>>>
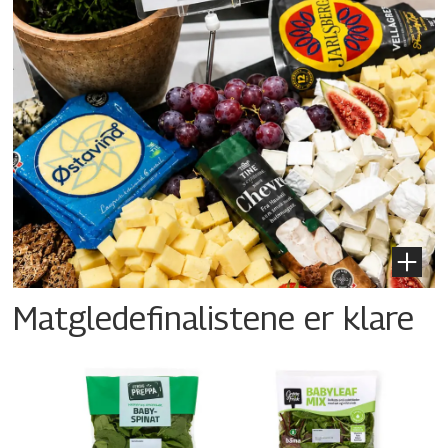
Matgledefinalistene er klare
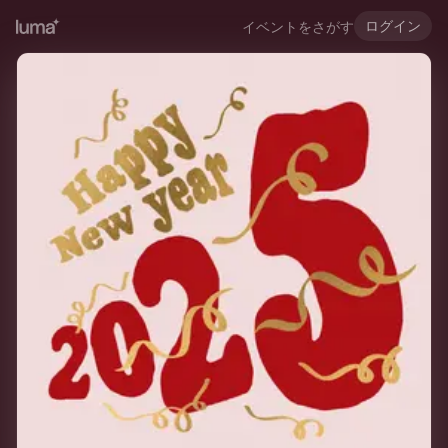
ログイン
イベントをさがす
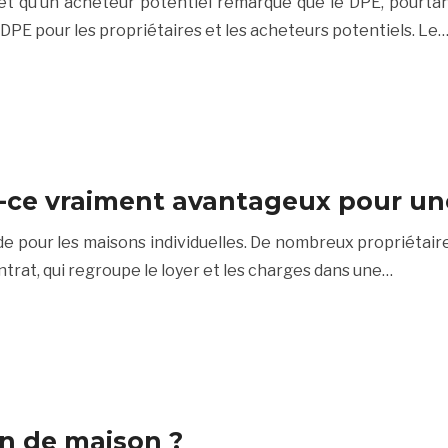
 qu’un acheteur potentiel remarque que le DPE, pourtant a
PE pour les propriétaires et les acheteurs potentiels. Le
t-ce vraiment avantageux pour un
de pour les maisons individuelles. De nombreux propriétai
ontrat, qui regroupe le loyer et les charges dans une…
n de maison ?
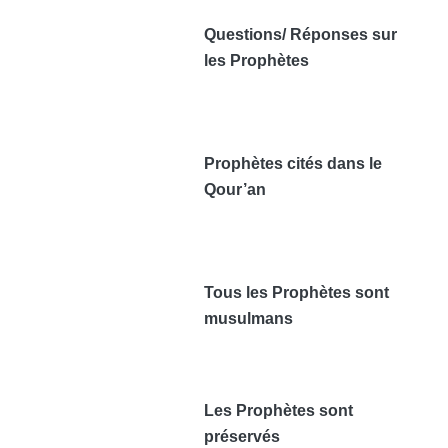
Questions/ Réponses sur
les Prophètes
Prophètes cités dans le
Qour’an
Tous les Prophètes sont
musulmans
Les Prophètes sont
préservés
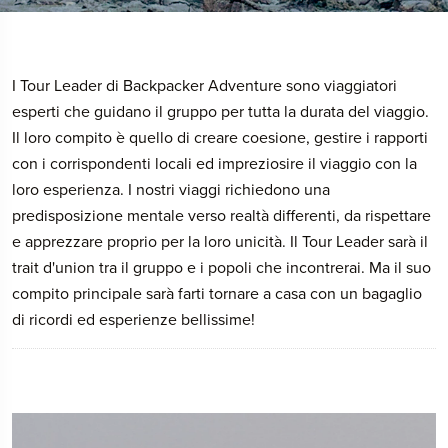
I Tour Leader di Backpacker Adventure sono viaggiatori
esperti che guidano il gruppo per tutta la durata del viaggio.
Il loro compito è quello di creare coesione, gestire i rapporti
con i corrispondenti locali ed impreziosire il viaggio con la
loro esperienza. I nostri viaggi richiedono una
predisposizione mentale verso realtà differenti, da rispettare
e apprezzare proprio per la loro unicità. Il Tour Leader sarà il
trait d'union tra il gruppo e i popoli che incontrerai. Ma il suo
compito principale sarà farti tornare a casa con un bagaglio
di ricordi ed esperienze bellissime!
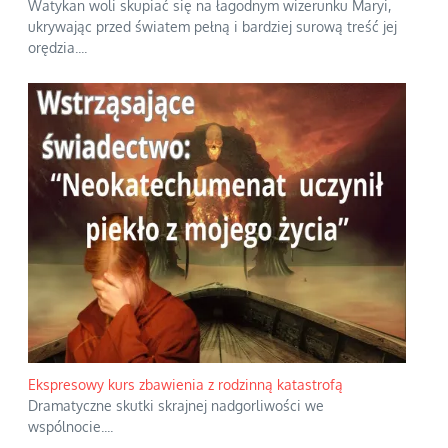
Watykan woli skupiać się na łagodnym wizerunku Maryi,
ukrywając przed światem pełną i bardziej surową treść jej
orędzia.
...
Ekspresowy kurs zbawienia z rodzinną katastrofą
Dramatyczne skutki skrajnej nadgorliwości we
wspólnocie.
...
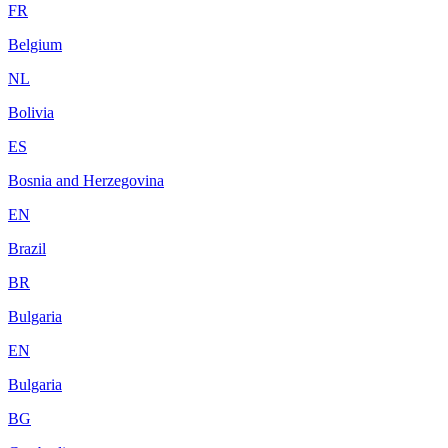
FR
Belgium
NL
Bolivia
ES
Bosnia and Herzegovina
EN
Brazil
BR
Bulgaria
EN
Bulgaria
BG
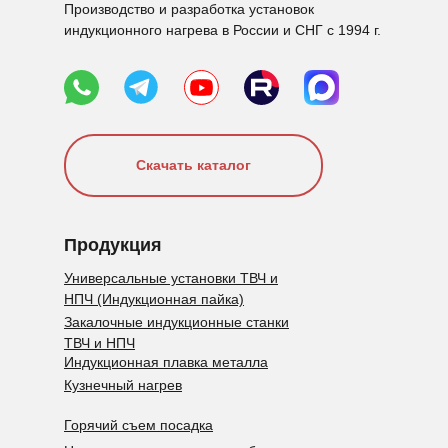
Производство и разработка установок
индукционного нагрева в России и СНГ с 1994 г.
Скачать каталог
Продукция
Универсальные установки ТВЧ и
НПЧ (Индукционная пайка)
Закалочные индукционные станки
ТВЧ и НПЧ
Индукционная плавка металла
Кузнечный нагрев
Горячий съем посадка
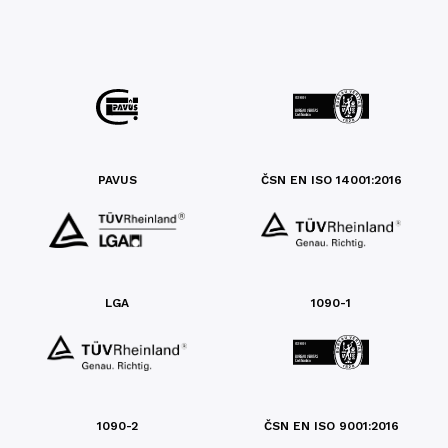
PAVUS
ČSN EN ISO 14001:2016
LGA
1090-1
1090-2
ČSN EN ISO 9001:2016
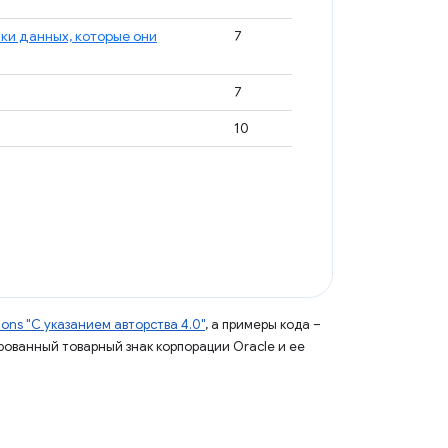
ки данных, которые они
7
7
10
ns "С указанием авторства 4.0"
, а примеры кода –
ированный товарный знак корпорации Oracle и ее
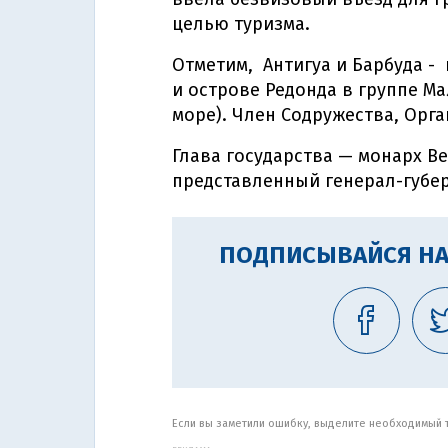
целью туризма.
Отметим, Антигуа и Барбуда -
и острове Редонда в группе М
море). Член Содружества, Орг
Глава государства — монарх Ве
представленный генерал-губе
ПОДПИСЫВАЙСЯ НА
Если вы заметили ошибку, выделите необходимый те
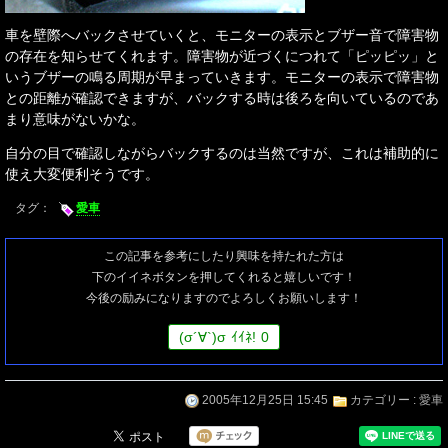
車を壁際へバックさせていくと、モニターの表示とブザー音で障害物
の存在を知らせてくれます。障害物が近づくにつれて「ピッピッ」と
いうブザーの鳴る周期が早まっていきます。モニターの表示で障害物
との距離が確認できますが、バックする時は後ろを向いているのであ
まり意味がないかな。
自分の目で確認しながらバックするのは当然ですが、これは補助的に
使え大変便利そうです。
タグ：
愛車
この記事を参考にしたり興味を持たれた方は
下のイイネボタンを押してくれると嬉しいです！
今後の励みになりますのでよろしくお願いします！
(
σ
´∀`)
σ
ｲｲﾈ!
0
2005年12月25日 15:45
カテゴリー :
愛車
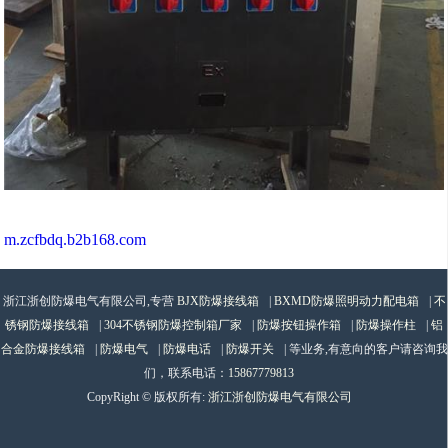
m.zcfbdq.b2b168.com
浙江浙创防爆电气有限公司,专营
BJX防爆接线箱
|
BXMD防爆照明动力配电箱
|
不
锈钢防爆接线箱
|
304不锈钢防爆控制箱厂家
|
防爆按钮操作箱
|
防爆操作柱
|
铝
合金防爆接线箱
|
防爆电气
|
防爆电话
|
防爆开关
| 等业务,有意向的客户请咨询我
们，联系电话：
15867779813
CopyRight © 版权所有:
浙江浙创防爆电气有限公司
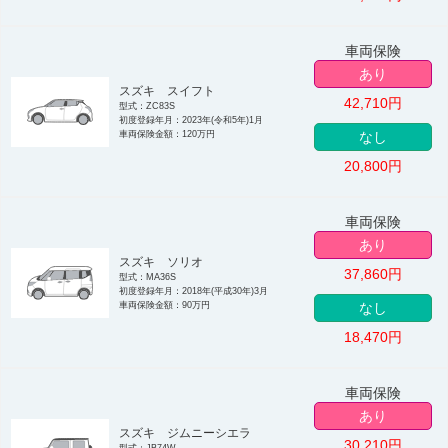
車両保険
あり
スズキ スイフト
42,710
円
型式：ZC83S
初度登録年月：2023年(令和5年)1月
車両保険金額：120万円
なし
20,800
円
車両保険
あり
スズキ ソリオ
37,860
円
型式：MA36S
初度登録年月：2018年(平成30年)3月
車両保険金額：90万円
なし
18,470
円
車両保険
あり
スズキ ジムニーシエラ
30,210
円
型式：JB74W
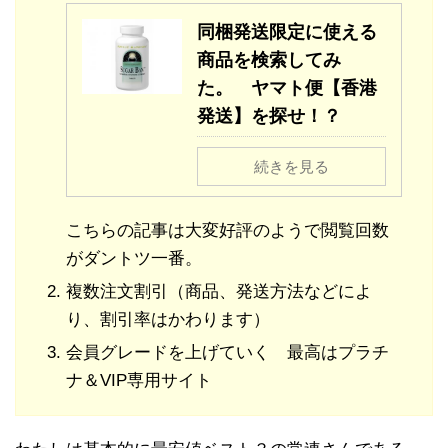
同梱発送限定に使える
商品を検索してみ
た。 ヤマト便【香港
発送】を探せ！？
続きを見る
こちらの記事は大変好評のようで閲覧回数
がダントツ一番。
複数注文割引（商品、発送方法などによ
り、割引率はかわります）
会員グレードを上げていく 最高はプラチ
ナ＆VIP専用サイト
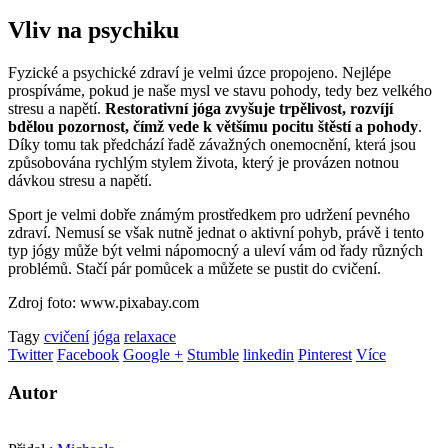
Vliv na psychiku
Fyzické a psychické zdraví je velmi úzce propojeno. Nejlépe
prospíváme, pokud je naše mysl ve stavu pohody, tedy bez velkého
stresu a napětí.
Restorativní jóga zvyšuje trpělivost, rozvíjí
bdělou pozornost, čímž vede k většímu pocitu štěstí a pohody
.
Díky tomu tak předchází řadě závažných onemocnění, která jsou
způsobována rychlým stylem života, který je provázen notnou
dávkou stresu a napětí.
Sport je velmi dobře známým prostředkem pro udržení pevného
zdraví. Nemusí se však nutně jednat o aktivní pohyb, právě i tento
typ jógy může být velmi nápomocný a uleví vám od řady různých
problémů. Stačí pár pomůcek a můžete se pustit do cvičení.
Zdroj foto: www.pixabay.com
Tagy
cvičení
jóga
relaxace
Twitter
Facebook
Google +
Stumble
linkedin
Pinterest
Více
Autor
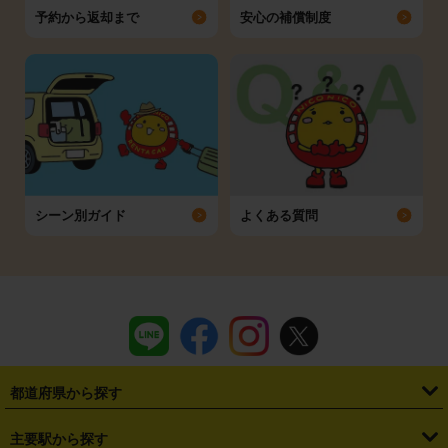
予約から返却まで
安心の補償制度
シーン別ガイド
よくある質問
都道府県から探す
・
北海道
・
青森県
・
岩手県
・
宮城県
・
秋田県
・
山形県
主要駅から探す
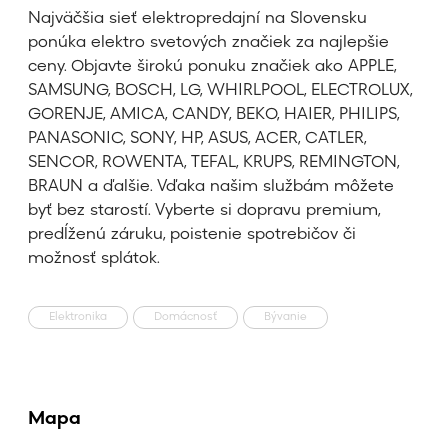
Najväčšia sieť elektropredajní na Slovensku
ponúka elektro svetových značiek za najlepšie
ceny. Objavte širokú ponuku značiek ako APPLE,
SAMSUNG, BOSCH, LG, WHIRLPOOL, ELECTROLUX,
GORENJE, AMICA, CANDY, BEKO, HAIER, PHILIPS,
PANASONIC, SONY, HP, ASUS, ACER, CATLER,
SENCOR, ROWENTA, TEFAL, KRUPS, REMINGTON,
BRAUN a ďalšie. Vďaka našim službám môžete
byť bez starostí. Vyberte si dopravu premium,
predĺženú záruku, poistenie spotrebičov či
možnosť splátok.
Elektronika
Domácnosť
Bývanie
Mapa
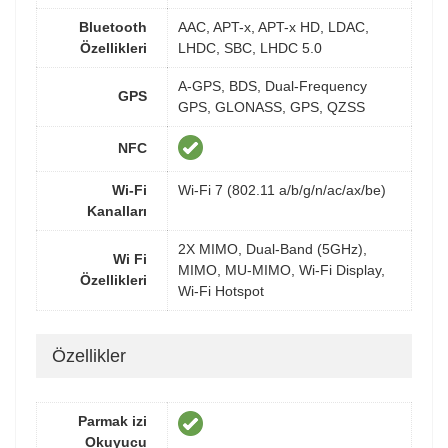
Bluetooth
AAC, APT-x, APT-x HD, LDAC,
Özellikleri
LHDC, SBC, LHDC 5.0
A-GPS, BDS, Dual-Frequency
GPS
GPS, GLONASS, GPS, QZSS
NFC
Wi-Fi
Wi-Fi 7 (802.11 a/b/g/n/ac/ax/be)
Kanalları
2X MIMO, Dual-Band (5GHz),
Wi Fi
MIMO, MU-MIMO, Wi-Fi Display,
Özellikleri
Wi-Fi Hotspot
Özellikler
Parmak izi
Okuyucu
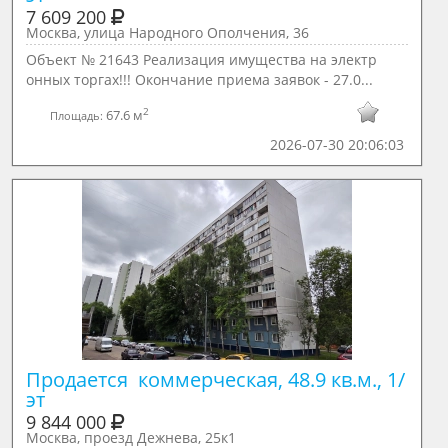
7 609 200
Москва, улица Народного Ополчения, 36
Объект № 21643 Реализация имущества на электр
онных торгах!!! Окончание приема заявок - 27.0...
2
67.6 м
Площадь:
2026-07-30 20:06:03
Продается  коммерческая, 48.9 кв.м., 1/ 
эт
9 844 000
Москва, проезд Дежнева, 25к1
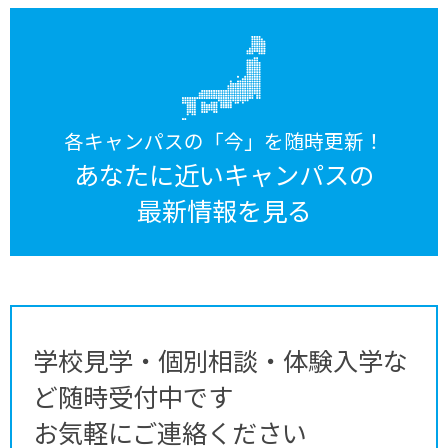
各キャンパスの「今」を随時更新！
あなたに近いキャンパスの
最新情報を見る
学校見学・個別相談・体験入学な
ど随時受付中です
お気軽にご連絡ください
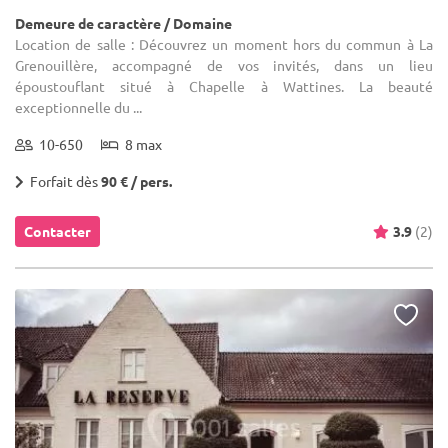
Demeure de caractère / Domaine
Location de salle : Découvrez un moment hors du commun à La
Grenouillère, accompagné de vos invités, dans un lieu
époustouflant situé à Chapelle à Wattines. La beauté
exceptionnelle du ...
10-650
8 max
Forfait dès
90 € / pers.
Contacter
3.9
(2)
<<<
Repeat each entry above word for word, leaving every picture out.

Matgledefinalistene er klare
ログイン
イベントをさがす
 qu’un acheteur potentiel remarque que le DPE, pourtant a
PE pour les propriétaires et les acheteurs potentiels. Le
t-ce vraiment avantageux pour un
de pour les maisons individuelles. De nombreux propriétai
ontrat, qui regroupe le loyer et les charges dans une…
n de maison ?
Questions/ Réponses sur
les Prophètes
Prophètes cités dans le
Qour’an
Tous les Prophètes sont
musulmans
Les Prophètes sont
préservés
I Tour Leader di Backpacker Adventure sono viaggiatori
esperti che guidano il gruppo per tutta la durata del viaggio.
Il loro compito è quello di creare coesione, gestire i rapporti
con i corrispondenti locali ed impreziosire il viaggio con la
loro esperienza. I nostri viaggi richiedono una
predisposizione mentale verso realtà differenti, da rispettare
e apprezzare proprio per la loro unicità. Il Tour Leader sarà il
trait d'union tra il gruppo e i popoli che incontrerai. Ma il suo
compito principale sarà farti tornare a casa con un bagaglio
di ricordi ed esperienze bellissime!
Watykan woli skupiać się na łagodnym wizerunku Maryi,
ukrywając przed światem pełną i bardziej surową treść jej
orędzia.
...
Ekspresowy kurs zbawienia z rodzinną katastrofą
Dramatyczne skutki skrajnej nadgorliwości we
wspólnocie.
...
FR
Belgium
NL
Bolivia
ES
Bosnia and Herzegovina
EN
Brazil
BR
Bulgaria
EN
Bulgaria
BG
Производство и разработка установок
индукционного нагрева в России и СНГ с 1994 г.
Скачать каталог
Продукция
Универсальные установки ТВЧ и
НПЧ (Индукционная пайка)
Закалочные индукционные станки
ТВЧ и НПЧ
Индукционная плавка металла
Кузнечный нагрев
Горячий съем посадка
PAVUS
ČSN EN ISO 14001:2016
LGA
1090-1
1090-2
ČSN EN ISO 9001:2016
ки данных, которые они
7
7
10
ns "С указанием авторства 4.0"
, а примеры кода –
ированный товарный знак корпорации Oracle и ее
целью туризма.
Отметим, Антигуа и Барбуда -
и острове Редонда в группе М
море). Член Содружества, Орг
Глава государства — монарх Ве
представленный генерал-губе
ПОДПИСЫВАЙСЯ НА
Если вы заметили ошибку, выделите необходимый те
車を壁際へバックさせていくと、モニターの表示とブザー音で障害物
の存在を知らせてくれます。障害物が近づくにつれて「ピッピッ」と
いうブザーの鳴る周期が早まっていきます。モニターの表示で障害物
との距離が確認できますが、バックする時は後ろを向いているのであ
まり意味がないかな。
自分の目で確認しながらバックするのは当然ですが、これは補助的に
使え大変便利そうです。
タグ：
愛車
この記事を参考にしたり興味を持たれた方は
下のイイネボタンを押してくれると嬉しいです！
今後の励みになりますのでよろしくお願いします！
(
σ
´∀`)
σ
ｲｲﾈ!
0
2005年12月25日 15:45
カテゴリー :
愛車
m.zcfbdq.b2b168.com
浙江浙创防爆电气有限公司,专营
BJX防爆接线箱
|
BXMD防爆照明动力配电箱
|
不
锈钢防爆接线箱
|
304不锈钢防爆控制箱厂家
|
防爆按钮操作箱
|
防爆操作柱
|
铝
合金防爆接线箱
|
防爆电气
|
防爆电话
|
防爆开关
| 等业务,有意向的客户请咨询我
们，联系电话：
15867779813
CopyRight © 版权所有:
浙江浙创防爆电气有限公司
車両保険
あり
スズキ スイフト
42,710
円
型式：ZC83S
初度登録年月：2023年(令和5年)1月
車両保険金額：120万円
なし
20,800
円
車両保険
あり
スズキ ソリオ
37,860
円
型式：MA36S
初度登録年月：2018年(平成30年)3月
車両保険金額：90万円
なし
18,470
円
車両保険
あり
スズキ ジムニーシエラ
30,210
円
型式：JB74W
同梱発送限定に使える
商品を検索してみ
た。 ヤマト便【香港
発送】を探せ！？
続きを見る
こちらの記事は大変好評のようで閲覧回数
がダントツ一番。
複数注文割引（商品、発送方法などによ
り、割引率はかわります）
会員グレードを上げていく 最高はプラチ
ナ＆VIP専用サイト
Vliv na psychiku
Fyzické a psychické zdraví je velmi úzce propojeno. Nejlépe
prospíváme, pokud je naše mysl ve stavu pohody, tedy bez velkého
stresu a napětí.
Restorativní jóga zvyšuje trpělivost, rozvíjí
bdělou pozornost, čímž vede k většímu pocitu štěstí a pohody
.
Díky tomu tak předchází řadě závažných onemocnění, která jsou
způsobována rychlým stylem života, který je provázen notnou
dávkou stresu a napětí.
Sport je velmi dobře známým prostředkem pro udržení pevného
zdraví. Nemusí se však nutně jednat o aktivní pohyb, právě i tento
typ jógy může být velmi nápomocný a uleví vám od řady různých
problémů. Stačí pár pomůcek a můžete se pustit do cvičení.
Zdroj foto: www.pixabay.com
Tagy
cvičení
jóga
relaxace
Twitter
Facebook
Google +
Stumble
linkedin
Pinterest
Více
Autor
予約から返却まで
安心の補償制度
シーン別ガイド
よくある質問
都道府県から探す
・
北海道
・
青森県
・
岩手県
・
宮城県
・
秋田県
・
山形県
主要駅から探す
Najväčšia sieť elektropredajní na Slovensku
ponúka elektro svetových značiek za najlepšie
ceny. Objavte širokú ponuku značiek ako APPLE,
SAMSUNG, BOSCH, LG, WHIRLPOOL, ELECTROLUX,
GORENJE, AMICA, CANDY, BEKO, HAIER, PHILIPS,
PANASONIC, SONY, HP, ASUS, ACER, CATLER,
SENCOR, ROWENTA, TEFAL, KRUPS, REMINGTON,
BRAUN a ďalšie. Vďaka našim službám môžete
byť bez starostí. Vyberte si dopravu premium,
predĺženú záruku, poistenie spotrebičov či
možnosť splátok.
Elektronika
Domácnosť
Bývanie
Mapa
Bluetooth
AAC, APT-x, APT-x HD, LDAC,
Özellikleri
LHDC, SBC, LHDC 5.0
A-GPS, BDS, Dual-Frequency
GPS
GPS, GLONASS, GPS, QZSS
NFC
Wi-Fi
Wi-Fi 7 (802.11 a/b/g/n/ac/ax/be)
Kanalları
2X MIMO, Dual-Band (5GHz),
Wi Fi
MIMO, MU-MIMO, Wi-Fi Display,
Özellikleri
Wi-Fi Hotspot
Özellikler
Parmak izi
Okuyucu
7 609 200
Москва, улица Народного Ополчения, 36
Объект № 21643 Реализация имущества на электр
онных торгах!!! Окончание приема заявок - 27.0...
2
67.6 м
Площадь:
2026-07-30 20:06:03
Продается  коммерческая, 48.9 кв.м., 1/ 
эт
9 844 000
Москва, проезд Дежнева, 25к1
各キャンパスの「今」を随時更新！
あなたに近いキャンパスの
最新情報を見る
学校見学・個別相談・体験入学な
ど随時受付中です
お気軽にご連絡ください
Demeure de caractère / Domaine
Location de salle : Découvrez un moment hors du commun à La
Grenouillère, accompagné de vos invités, dans un lieu
époustouflant situé à Chapelle à Wattines. La beauté
exceptionnelle du ...
10-650
8 max
Forfait dès
90 € / pers.
Contacter
3.9
(2)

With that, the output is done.